Prigionieri.

Quanto è cambiata la televisione negli ultimi quarant’anni!
Non solo in termini di ricezione, qualità del suono e delle immagini, ma anche di contenuti. Credo si possa dire, tralasciando qualche rara eccezione, che si tratti di una vera e propria involuzione.

Originariamente creata dallo Stato per diffondere un pubblico servizio, davvero lo era; il punto più alto lo raggiunse con un programma di alfabetizzazione dal titolo “Non è mai troppo tardi”, condotto dal maestro Manzi. Nel 1961 gli analfabeti erano 2.430.000, pari a circa il 5,2% della popolazione con più di sei anni; grazie al programma, un milione e mezzo di persone adulte conseguì la licenza elementare.

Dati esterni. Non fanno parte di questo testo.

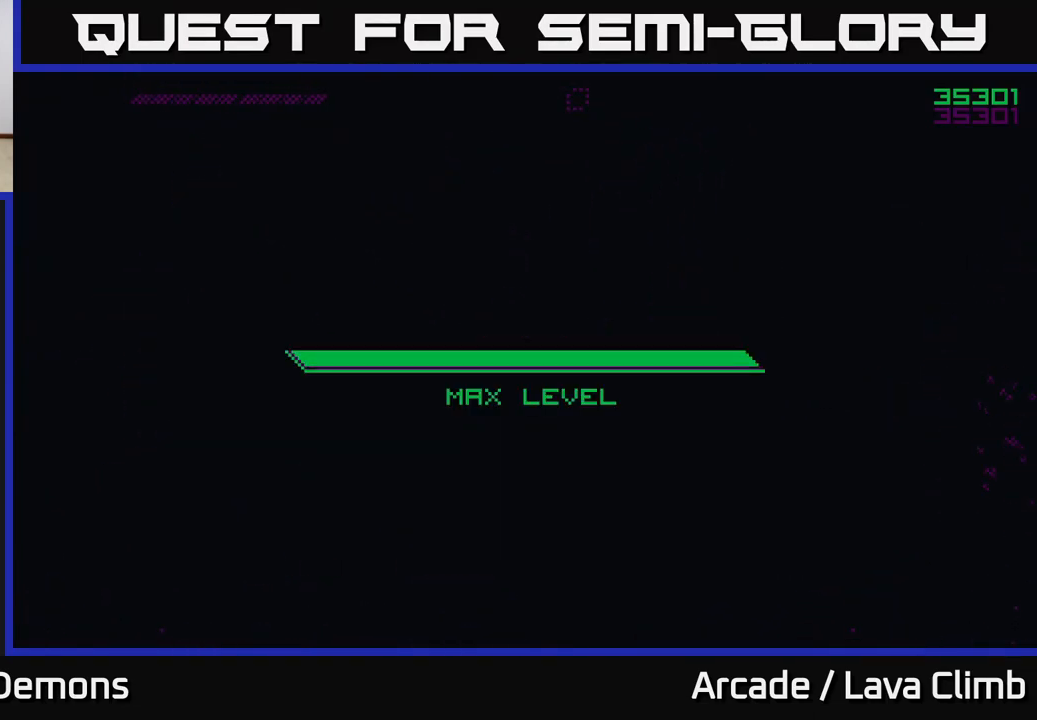
{"buttons": [], "left_stick": "center", "right_stick": "center", "events": []}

In quegli anni la politica osservava il mezzo come il piccolo Elliott guardava E.T. nel giardino di casa; ma col tempo ne comprese il valore e volle che la televisione fosse non solo controllata, ma anche gestita. E fu disgrazia.

La serietà istituzionale dei programmi e dei conduttori, anche nei varietà del sabato sera, venne travolta a partire dal 1974, con la nascita delle prime televisioni commerciali private.Negli anni ’80 Canale 5, del gruppo Fininvest, assestò il colpo magistrale: tramutò il telespettatore in tele-consumatore. La forza del marketing americano venne applicata alla grande, e con essa la logica della trasmissione leggera, perché il popolo, oppresso da mille problemi dopo giornate di lavoro, “merita” programmi superficiali e ironici. Se poi questi riescono anche a creare interesse per prodotti da acquistare, tanto meglio: bisogna trattenerli davanti allo schermo.

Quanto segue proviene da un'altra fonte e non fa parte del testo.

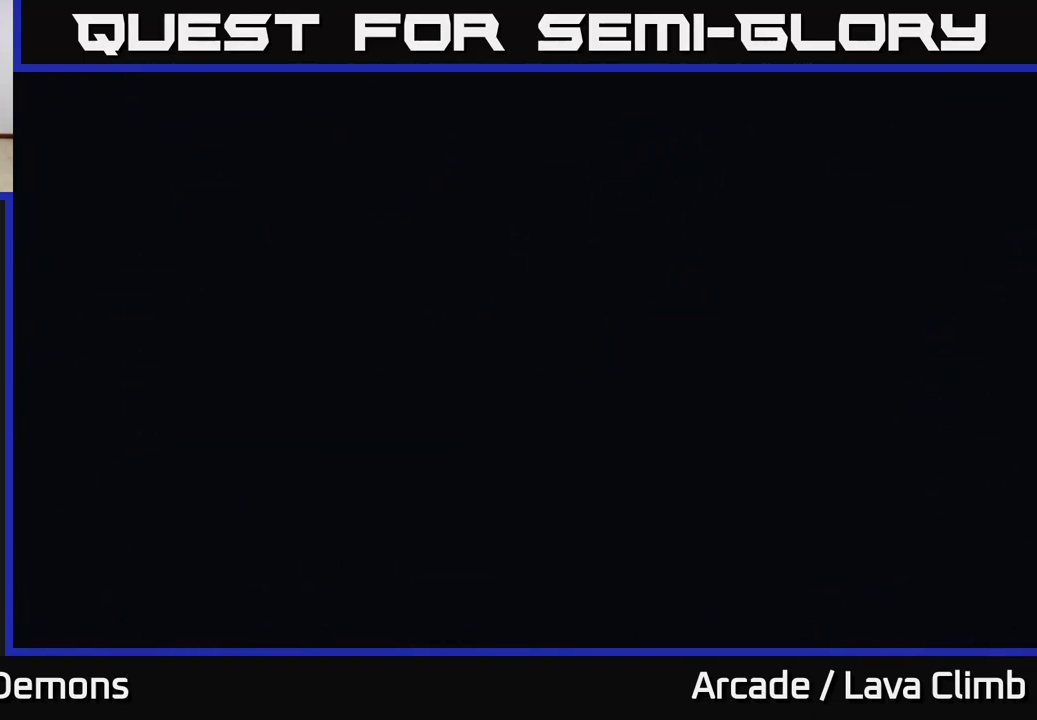
{"buttons": [], "left_stick": "center", "right_stick": "center", "events": []}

Inizia così un sodalizio tra editore e pubblicità che andrà via via crescendo, fino ad assoggettare seri professionisti, autori, sceneggiatori e registi, alla logica del superficiale qualunquismo riversato in programmi che assumeranno le connotazioni del peggiore trash.

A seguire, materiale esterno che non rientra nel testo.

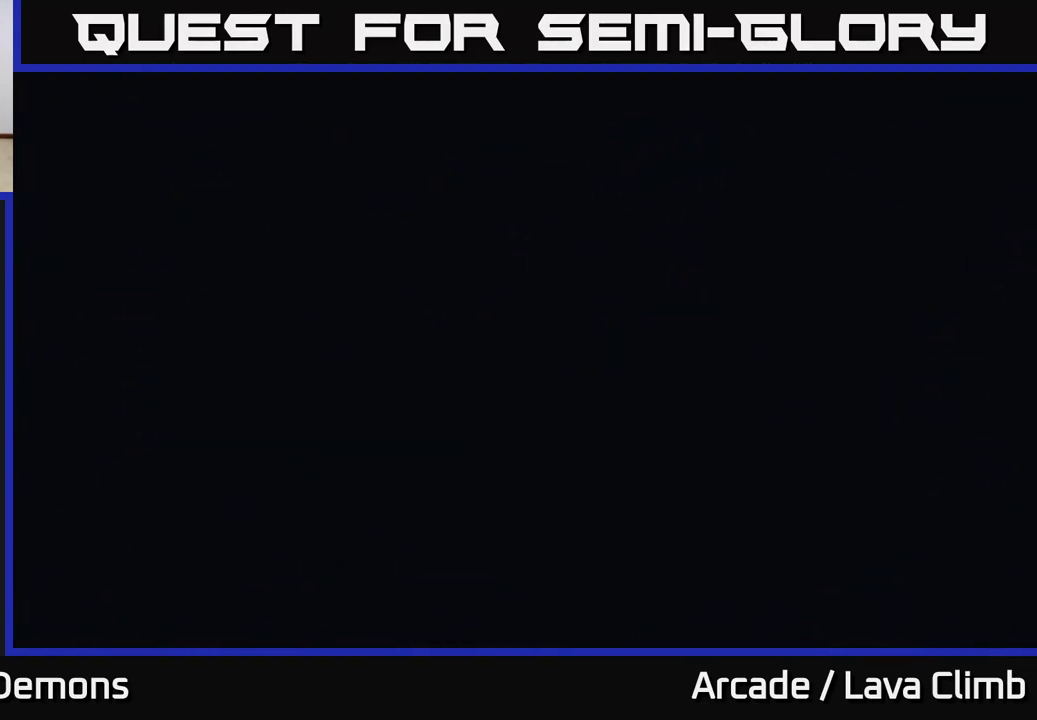
{"buttons": [], "left_stick": "center", "right_stick": "center", "events": []}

Enzo Biagi, Pippo Baudo, Piero Angela, solo per citare alcuni di coloro che seppero acculturare il pubblico attraverso la TV, restano ormai solo un ricordo, come l’uso di un linguaggio consono a un mezzo destinato a un pubblico variegato.

Leggo, sui quotidiani e sui social, il dibattito sulla fine dei reality: un format che costa poco, rende molto e sfrutta gente comune. Ma, a guardar bene, andrebbe rivisto l’intero palinsesto, tolti pochi programmi o fiction d’autore. Telegiornali asserviti, talk show fino allo sfinimento, programmi di prima serata che iniziano alle 22, con la gente che crolla dopo mezz’ora; repliche infinite e format che durano da più di vent’anni, sempre con le stesse facce.

Meritiamo tutto questo?
È davvero servizio pubblico, o siamo a pagamento prigionieri e protagonisti di una decadenza che ci riporta a una nuova analfabetizzazione cerebrale?